Which numbers and figures do you trust? - Math is hard, especially for lolcows and large political organizations

Which of the following figures are TRUE and HONEST?

  • Boogie2988's current weight and number of times of abused

    Votes: 0 0.0%
  • Chinese Communist Party's coronavirus figures

    Votes: 0 0.0%

  • Total voters
    22

Glad I couldn't help

Oh hai
kiwifarms.net
Joined
Aug 29, 2018
Note, I am open for additional options.

EPEzDVFX4AAhVlZ.jpg
 
  • Thunk-Provoking
Reactions: ΔЖΔ
I don't even trust my own counts without triple checking them, and you want me to trust someone else's?
 
I can tell you which one I don't trust: one.


Never trust a loner, they're invariably incel mass shooters.
 
The number 47 is of especial portent, though not often trustworthy. 12 should always be trusted. 27 is friendly but deceptive. 85 is safe and reliable in a crisis. 17 is either excellent or terrible, with nothing in-between.

The figure [undecipherable noise] is drawn by scholars of Borges' esoteric recordings to reveal the true meaning of his work, but the price is such that few willingly undertake such travails.
 
I generally take facts & figures at face value unless I have a reason to distrust them; like statistics being manipulated to serve a particular agenda, especially if that agenda is left-wing. For example, Vox pointing to a greater disparity in police violence towards blacks relative to their population as evidence of systemic racism; when really all that is evidence of is black people committing crimes at a higher rate relative to their population. Or DSP blatantly lying on his Bankruptcy forms.
 
Always, always, always check the source. Manipulating numbers is easy, and people who are smart about it will avoid outright lying. A biased source hasn't necessarily fudged the numbers, but unless you can get a detailed rundown of their methodology from a third party, they shouldn't be trusted on their own. See if independent studies back them up, and then consider if those studies have a bias as well. When people on opposite sides of an issue agree on the numbers, there's a good chance those numbers are solid. Third party sources that don't have a dog in that particular fight are also great for confirming things.

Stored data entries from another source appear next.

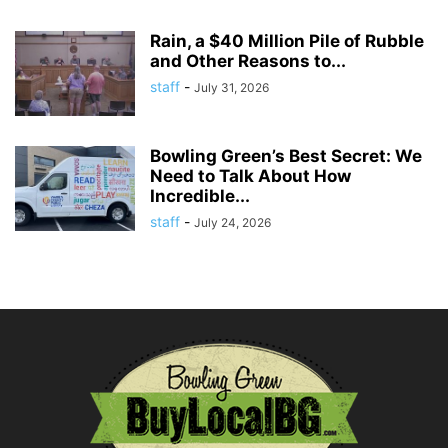
Rain, a $40 Million Pile of Rubble
and Other Reasons to...
staff
-
July 31, 2026
Bowling Green’s Best Secret: We
Need to Talk About How
Incredible...
staff
-
July 24, 2026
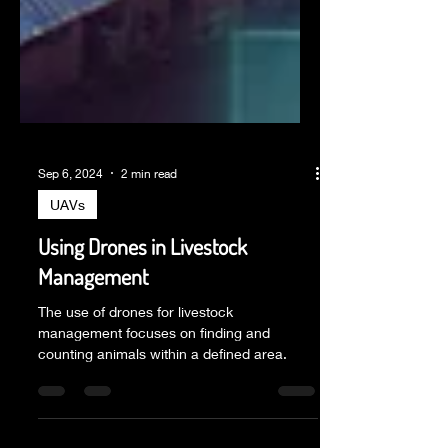
Sep 6, 2024
2 min read
UAVs
Using Drones in Livestock
Management
The use of drones for livestock
management focuses on finding and
counting animals within a defined area.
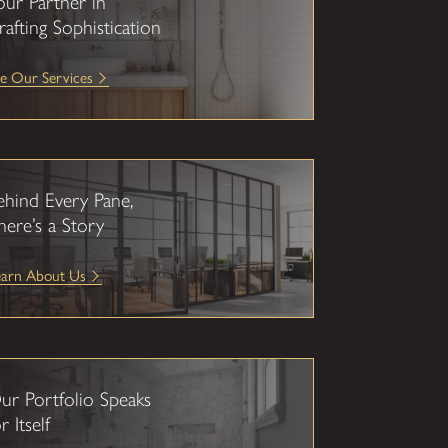
our Partner in
rafting Sophistication
e Our Services
ehind Every Pane,
here’s a Story
earn About Us
ur Portfolio Speaks
r Itself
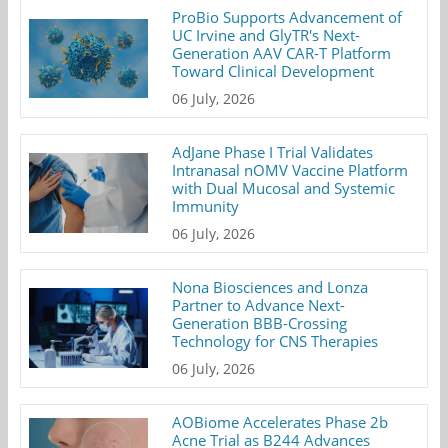
ProBio Supports Advancement of
UC Irvine and GlyTR's Next-
Generation AAV CAR-T Platform
Toward Clinical Development
06 July, 2026
AdJane Phase I Trial Validates
Intranasal nOMV Vaccine Platform
with Dual Mucosal and Systemic
Immunity
06 July, 2026
Nona Biosciences and Lonza
Partner to Advance Next-
Generation BBB-Crossing
Technology for CNS Therapies
06 July, 2026
AOBiome Accelerates Phase 2b
Acne Trial as B244 Advances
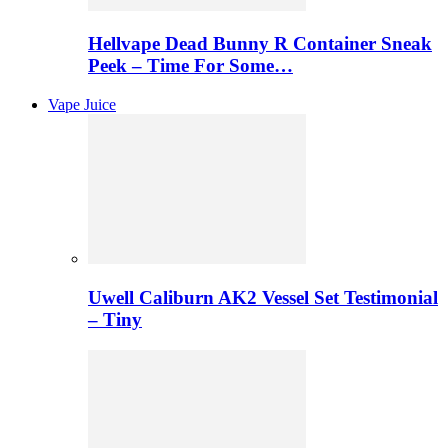
Hellvape Dead Bunny R Container Sneak
Peek – Time For Some…
Vape Juice
Uwell Caliburn AK2 Vessel Set Testimonial
– Tiny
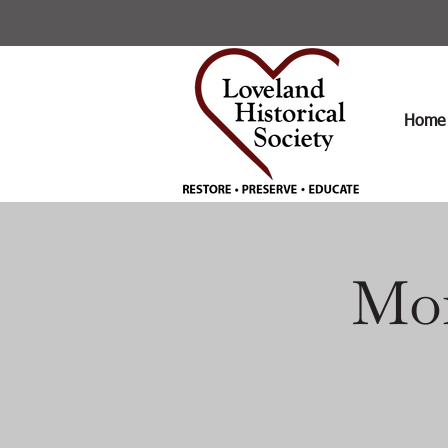
Home
Mon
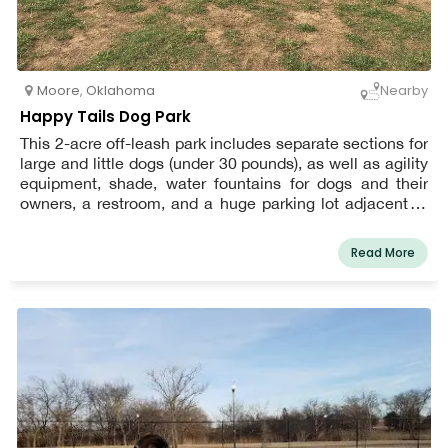
Moore
,
Oklahoma
Nearby
Happy Tails Dog Park
This 2-acre off-leash park includes separate sections for
large and little dogs (under 30 pounds), as well as agility
equipment, shade, water fountains for dogs and their
owners, a restroom, and a huge parking lot adjacent to
the park.
Read More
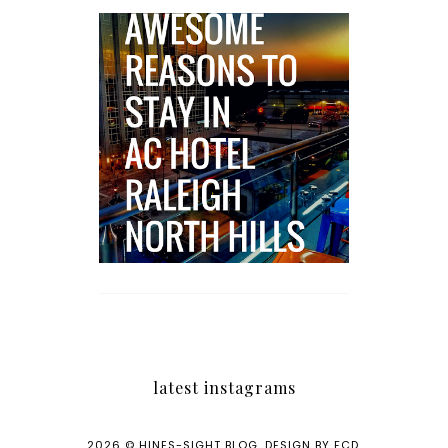
5 Awesome Reasons
Why the AC Hotel by
Marriott in Raleigh's
North Hills Area
Impresses
latest instagrams
2026 ©
HINES-SIGHT BLOG
.
DESIGN BY FCD
.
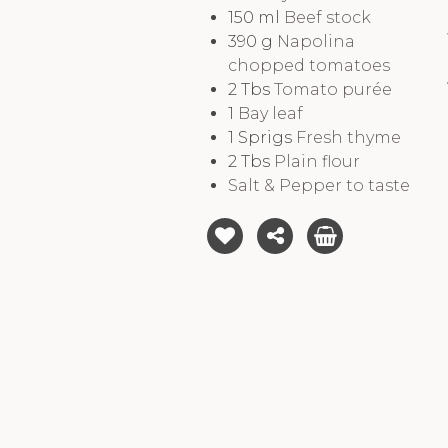
150
ml
Beef stock
390
g
Napolina
chopped tomatoes
2
Tbs
Tomato purée
1
Bay leaf
1
Sprigs
Fresh thyme
2
Tbs
Plain flour
Salt & Pepper to taste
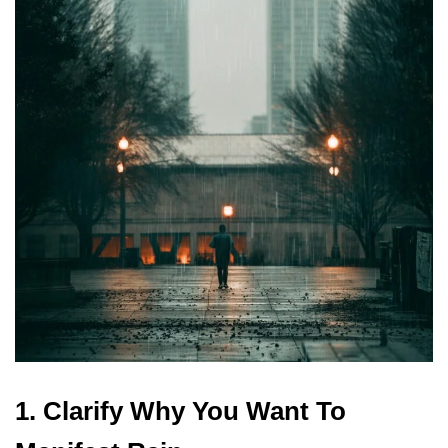
1. Clarify Why You Want To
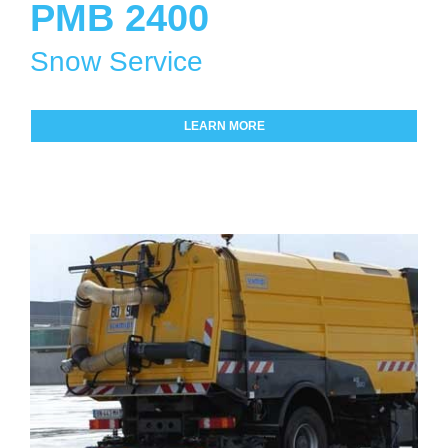
PMB 2400
Snow Service
LEARN MORE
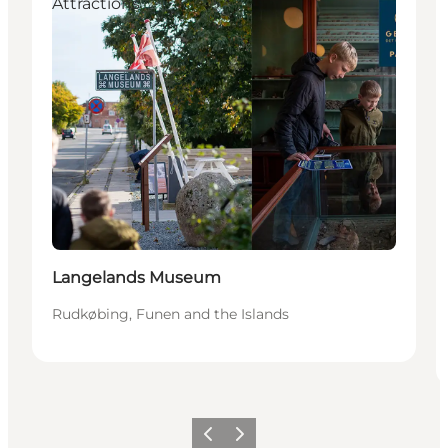
Attractions
Langelands Museum
Rudkøbing, Funen and the Islands
Previous
Next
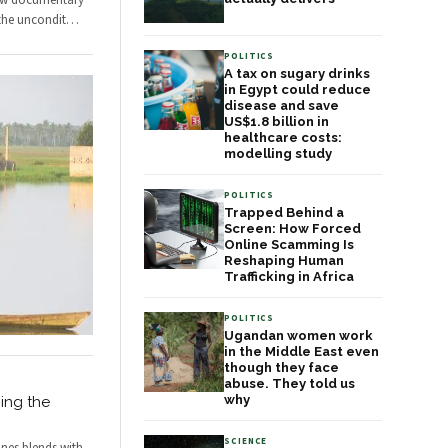
new documentary
the uncondit
…
POLITICS
A tax on sugary drinks
in Egypt could reduce
disease and save
US$1.8 billion in
healthcare costs:
modelling study
POLITICS
Trapped Behind a
Screen: How Forced
Online Scamming Is
Reshaping Human
Trafficking in Africa
POLITICS
Ugandan women work
in the Middle East even
though they face
abuse. They told us
why
ing the
SCIENCE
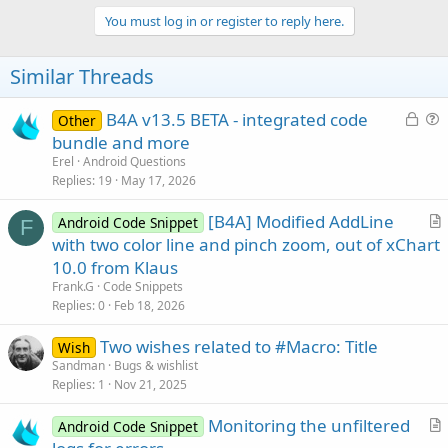
You must log in or register to reply here.
Similar Threads
L
B4A v13.5 BETA - integrated code
Other
o
u
bundle and more
c
e
Erel
Android Questions
k
s
Replies
19
May 17, 2026
e
t
[B4A] Modified AddLine
d
i
Android Code Snippet
F
r
with two color line and pinch zoom, out of xChart
o
t
n
10.0 from Klaus
i
Frank.G
Code Snippets
c
Replies
0
Feb 18, 2026
l
Two wishes related to #Macro: Title
e
Wish
Sandman
Bugs & wishlist
Replies
1
Nov 21, 2025
Monitoring the unfiltered
Android Code Snippet
r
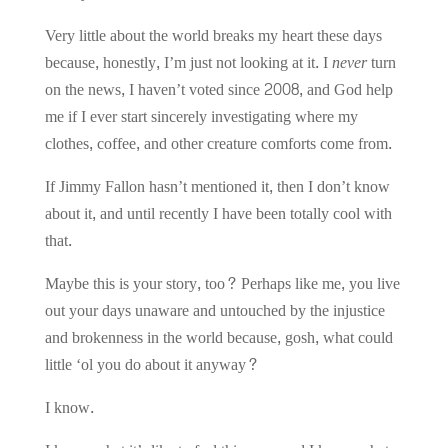
Very little about the world breaks my heart these days
because, honestly, I’m just not looking at it. I
never
turn
on the news, I haven’t voted since 2008, and God help
me if I ever start sincerely investigating where my
clothes, coffee, and other creature comforts come from.
If Jimmy Fallon hasn’t mentioned it, then I don’t know
about it, and until recently I have been totally cool with
that.
Maybe this is your story, too? Perhaps like me, you live
out your days unaware and untouched by the injustice
and brokenness in the world because, gosh, what could
little ‘ol you do about it anyway?
I know.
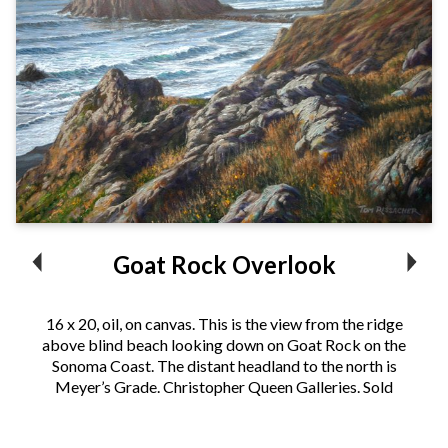
Goat Rock Overlook
16 x 20, oil, on canvas. This is the view from the ridge
above blind beach looking down on Goat Rock on the
Sonoma Coast. The distant headland to the north is
Meyer’s Grade. Christopher Queen Galleries. Sold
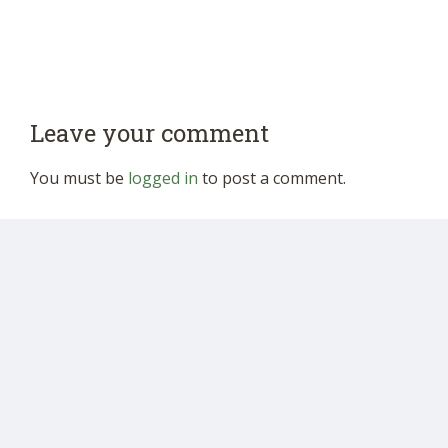
Leave your comment
You must be
logged in
to post a comment.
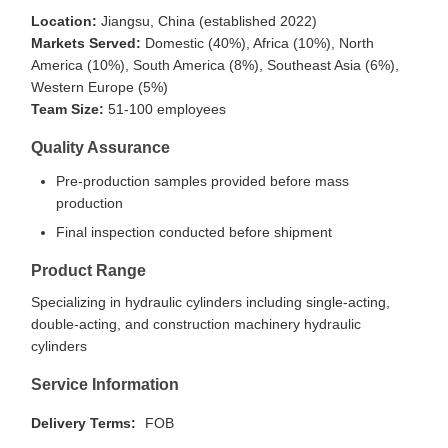
Location:
Jiangsu, China (established 2022)
Markets Served:
Domestic (40%), Africa (10%), North
America (10%), South America (8%), Southeast Asia (6%),
Western Europe (5%)
Team Size:
51-100 employees
Quality Assurance
Pre-production samples provided before mass
production
Final inspection conducted before shipment
Product Range
Specializing in hydraulic cylinders including single-acting,
double-acting, and construction machinery hydraulic
cylinders
Service Information
Delivery Terms:
FOB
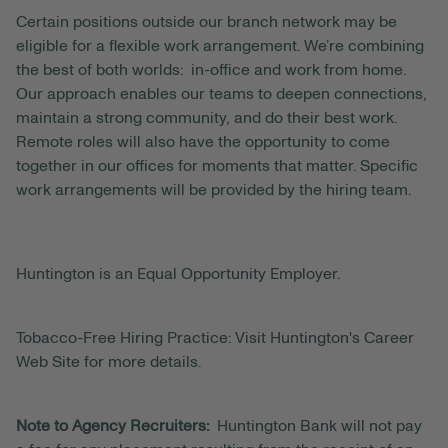
Certain positions outside our branch network may be
eligible for a flexible work arrangement. We’re combining
the best of both worlds: in-office and work from home.
Our approach enables our teams to deepen connections,
maintain a strong community, and do their best work.
Remote roles will also have the opportunity to come
together in our offices for moments that matter. Specific
work arrangements will be provided by the hiring team.
Huntington is an Equal Opportunity Employer.
Tobacco-Free Hiring Practice: Visit Huntington's Career
Web Site for more details.
Note to Agency Recruiters:
Huntington Bank will not pay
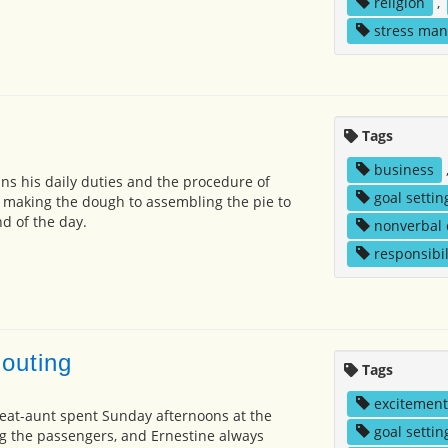
religion
,
stress ma
Tags
business
ns his daily duties and the procedure of
goal settin
 making the dough to assembling the pie to
d of the day.
nonverbal
responsibil
outing
Tags
excitement
eat-aunt spent Sunday afternoons at the
goal settin
ng the passengers, and Ernestine always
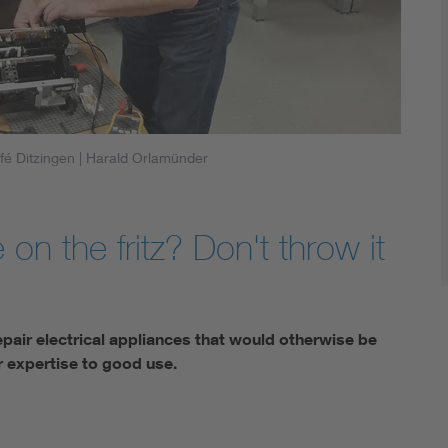
fé Ditzingen
| Harald Orlamünder
 on the fritz? Don't throw it
epair electrical appliances that would otherwise be
 expertise to good use.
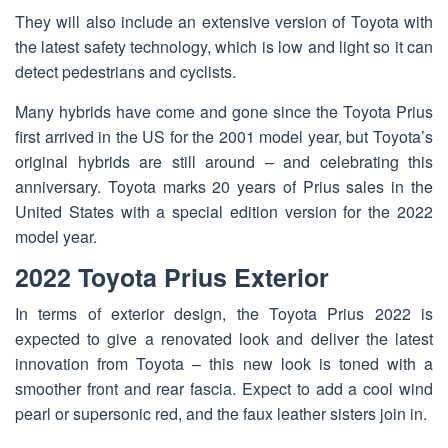
They will also include an extensive version of Toyota with
the latest safety technology, which is low and light so it can
detect pedestrians and cyclists.
Many hybrids have come and gone since the Toyota Prius
first arrived in the US for the 2001 model year, but Toyota’s
original hybrids are still around – and celebrating this
anniversary. Toyota marks 20 years of Prius sales in the
United States with a special edition version for the 2022
model year.
2022 Toyota Prius Exterior
In terms of exterior design, the Toyota Prius 2022 is
expected to give a renovated look and deliver the latest
innovation from Toyota – this new look is toned with a
smoother front and rear fascia. Expect to add a cool wind
pearl or supersonic red, and the faux leather sisters join in.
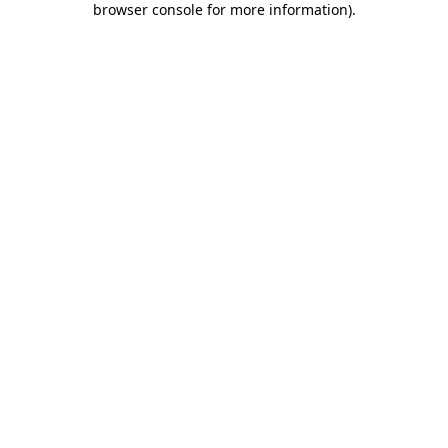
browser console for more information)
.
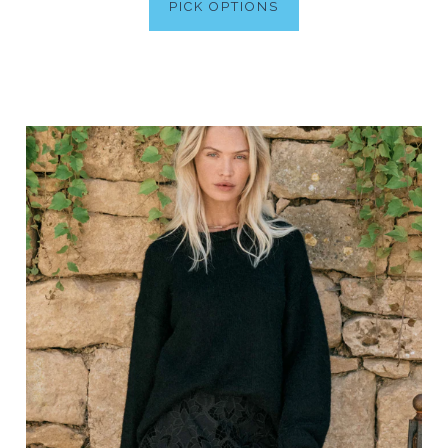
PICK OPTIONS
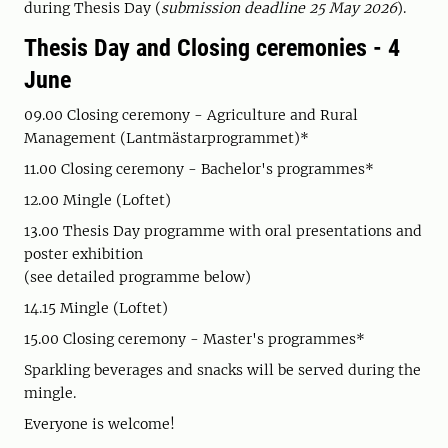
during Thesis Day (
submission deadline 25 May 2026
).
Thesis Day and Closing ceremonies - 4
June
09.00 Closing ceremony - Agriculture and Rural
Management (Lantmästarprogrammet)*
11.00 Closing ceremony - Bachelor's programmes*
12.00 Mingle (Loftet)
13.00 Thesis Day programme with oral presentations and
poster exhibition
(see detailed programme below)
14.15 Mingle (Loftet)
15.00 Closing ceremony - Master's programmes*
Sparkling beverages and snacks will be served during the
mingle.
Everyone is welcome!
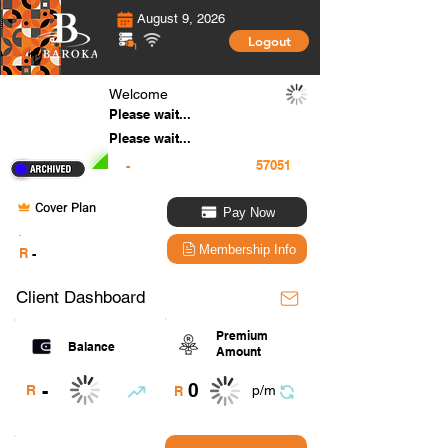
August 9, 2026
Logout
Welcome
Please wait...
Please wait...
-
Cover Plan
Pay Now
.
Membership Info
R
-
Client Dashboard
Premium
Balance
Amount
0
-
R
p/m
R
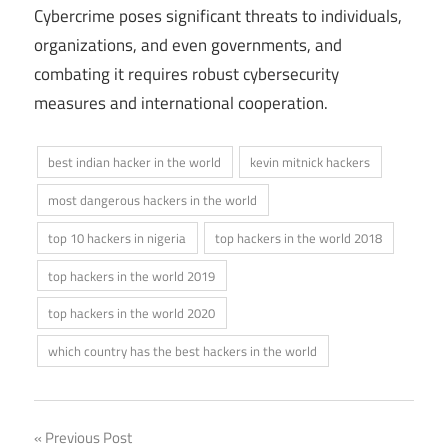
Cybercrime poses significant threats to individuals,
organizations, and even governments, and
combating it requires robust cybersecurity
measures and international cooperation.
best indian hacker in the world
kevin mitnick hackers
most dangerous hackers in the world
top 10 hackers in nigeria
top hackers in the world 2018
top hackers in the world 2019
top hackers in the world 2020
which country has the best hackers in the world
Post
Previous Post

This is why when people ask if RT is a reliable source, I say it's not trustworthy about shit that interests Russia, but for anything that doesn't interest Russia it's probably a better source for honest reporting than most western media. Western media is completely partisan while RT is only partisan within a much more narrow area.
 
  • Agree
Reactions: Pissmaster
I don’t trust the numbers coming out of China. They don’t even have correct numbers if they did want to report accurately, because of how they are doing death certificates, lack of testing kits etc. They don’t know how many have died outside hospital and they don’t know how many have it outside hospital.
I’d put more trust in numbers from (most) other countries. However, always check your data, regardless of source. Even well intentioned data can be wrong, or poorly interpreted, because most people are t great with numbers (and ahem, biologists and medics are particularly bad...)
That cruise ship will be an interesting real world experiment, let’s put it that way.
Once data from multiple countries is in, we can get some solid guesses on how it works. That will be March/April at the earliest.
 
Always, always, always check the source. Manipulating numbers is easy, and people who are smart about it will avoid outright lying.
Extremely easy. Objective unbiased data is harder to produce than manipulated/biased data.

Everyone should read the classic How to Lie with Statistics, which goes over basic ways numbers can lie to you - a free digital version is on archive.org.
 
  • Winner
Reactions: Doctor Placebo
The ones that make up the anime girls sprites.